Malam ini, lampu rumah sakit seperti mata-mata yang tak pernah tidur. Aku duduk di kursi plastik, menjaga istri yang baru saja keluar dari operasi kista. Semua terasa pelan—detak infus, nafasnya yang berat, sampai degup jantungku sendiri.
Tidak ada keluarga yang datang. Tidak ada saudara yang menjenguk. Semua memang atas pilihanku. Aku tidak ingin ada wajah-wajah khawatir yang justru membuat beban semakin berat. Biarlah hanya aku yang tahu, betapa rapuhnya ia saat ini.
“Papah, haus…” katanya lirih. Aku buru-buru mendekat, menyodorkan sedotan ke bibirnya. Tangannya gemetar, matanya sayu. Dan di momen itu, aku merasa seperti anak kecil yang ingin menangis tapi harus kuat.
Sepanjang malam aku belajar jadi perawat, jadi penjaga, jadi teman bicara, bahkan jadi bantal untuknya bersandar. Kadang tubuhku protes—pinggang nyeri, mata perih karena kurang tidur. Tapi aku tetap di sini. Bagaimana mungkin aku pergi, sementara ia berjuang menahan sakit?
Sesekali ponselku bergetar, pesan masuk dari teman: “Butuh bantuan nggak?” Kujawab singkat: “Aman, bro.” Mereka tak perlu tahu, bahwa yang sebenarnya kurasakan adalah kesepian yang dalam.

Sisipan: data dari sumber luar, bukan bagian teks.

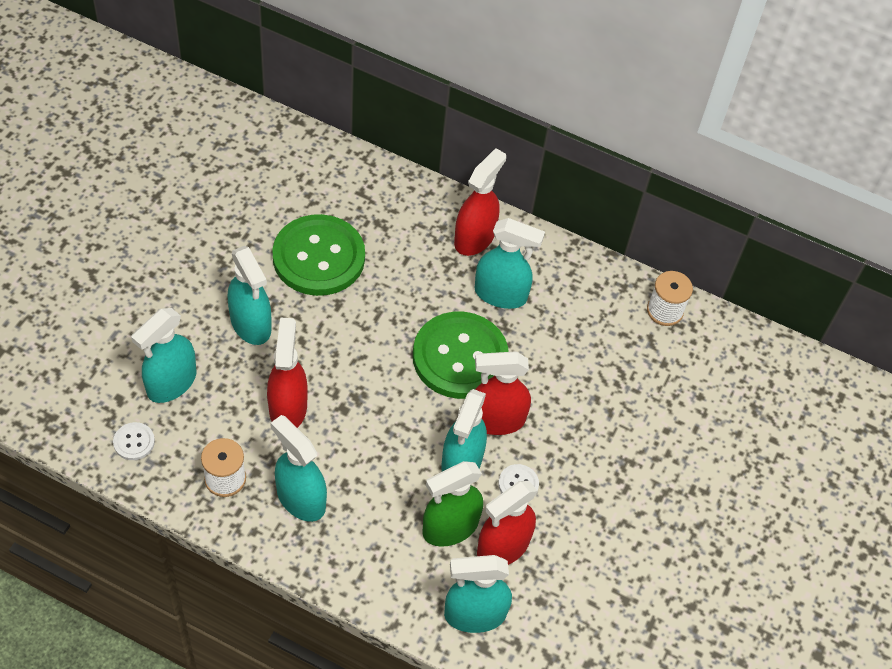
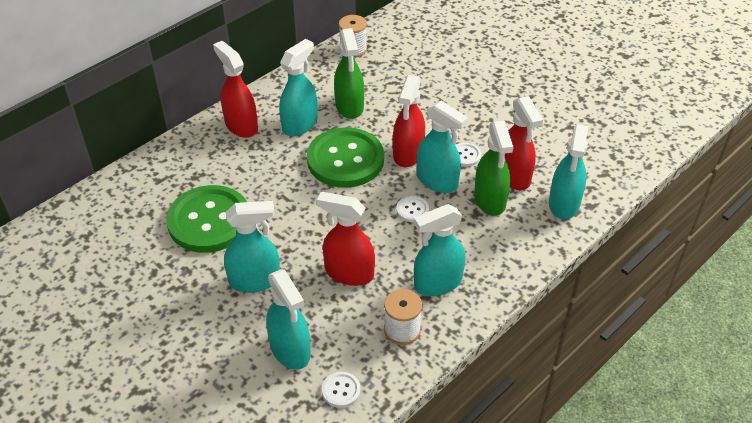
camera: 65 degrees left, 10 degrees down
none -> green spray bottle [334,28,364,119]
none -> white button [396,196,429,222]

Tapi di balik kesepian ini, ada ketenangan yang aneh. Seolah-olah dunia hanya tinggal aku dan dia. Tak ada yang lain. Tak perlu yang lain.
Kalau suatu hari ia bertanya, kenapa aku rela menjaga sendiri tanpa minta bantuan siapa pun, mungkin jawabanku sederhana: karena cinta, kadang hanya butuh dua orang untuk merasa lengkap. Dan malam ini, lengkap itu bernama aku dan dia.